Per fare di più nell’Indiano, gli Usa dovrebbero fare maggiore affidamento sulle capacità dei partner, impegnarsi in partenariati strategici con nazioni chiave con interessi nazionali condivisi nella regione, specificano Arha e Himberger. Per esempio sfruttando l’ascesa dell’Indja, che sta dimostrando tutte le sue volontà (e capacità) di interconnessione verso il Medio Oriente innanzitutto, ma anche verso la costa orientale dell’Africa. Contemporaneamente, Paesi europei come l’Italia hanno tutto l’interesse a sviluppare le loro proiezioni in partnership con gli Usa; mentre altro come Francia e Regno Unito sono già piazzati in diverse isole strategiche della regione. Inoltre, altri alleati come Arabia Saudita ed Emirati Arabi Uniti — attori centrali nella convergenza economico-commerciale tra India, Europa e Medio Oriente — sono ansioso di diventare player geostrategici nella regione.

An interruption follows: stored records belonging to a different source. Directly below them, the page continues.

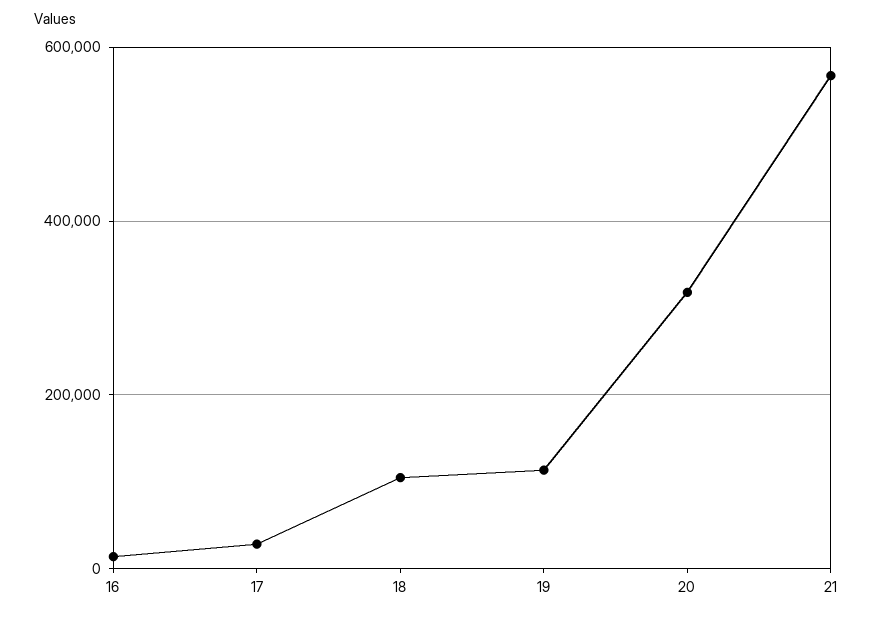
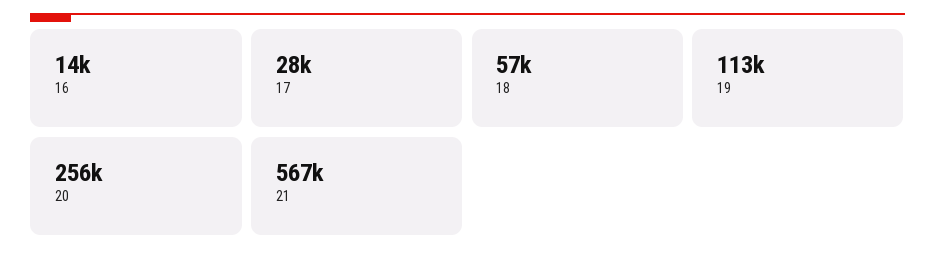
  {
    "16": 14000,
    "17": 28000,
-   "18": 100000,
+   "18": 57000,
    "19": 113000,
-   "20": 320000,
+   "20": 256000,
    "21": 567000
  }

In questo, il pilastro fondamentale di tali partnership dovrebbe essere “costruire le capacità di difesa e guardia costiera di stretti partner americani, sforzandosi al contempo di ottenere un’intelligence praticabile e un’interoperabilità operativa con loro”. Elementi che tra l’altro caratterizzano anche il “latticework approach” con cui gli Stati Uniti operano in generale nell’Indo Pacifico. Dalla pesca illegale al cambiamento climatico, dalle influenze di attori rivali al controllo securitario, fino ai traffici illegali di vario genere e alla sicurezza energetica, sono tanti gli elementi attorno a cui le varie partnership possono muoversi, nell’ambito di quella che viene definita “comprehensive U.S. Indian Ocean strategy”.

“I preparativi americani per prevalere contro la Repubblica popolare cinese sono incompleti senza una strategia per l’Oceano Indiano”, scrivono i due esperti sul NatInt. “Una strategia completa e modulata per l’Oceano Indiano non solo rafforzerà la sicurezza nazionale degli Stati Uniti, ma fungerà anche da moltiplicatore di forza nel rafforzare le alleanze e le partnership critiche in tutta la regione indo-pacifica”, aggiungono, suggerendo che data la crescente importanza e urgenza degli interessi americani nell’Indiano, “il Congresso dovrebbe dirigere il ramo esecutivo a redigere una strategia sull’Oceano Indiano il più rapidamente possibile”.

In definitiva, quello del NatInt è una lettura fondamentale per aiutare a definire il contorno del dibattito strategico che caratterizza la concettualizzazione dell’Indo Mediterraneo. Fondamentale per l’Italia — che non vuole perdere centralità nel Mediterraneo allargato mentre intende proiettarsi verso l’Indo Pacifico — rafforzare certe consapevolezze. Per arrivare all’Asia, serve passare per l’Indiano dal corridoio indo-mediterraneo.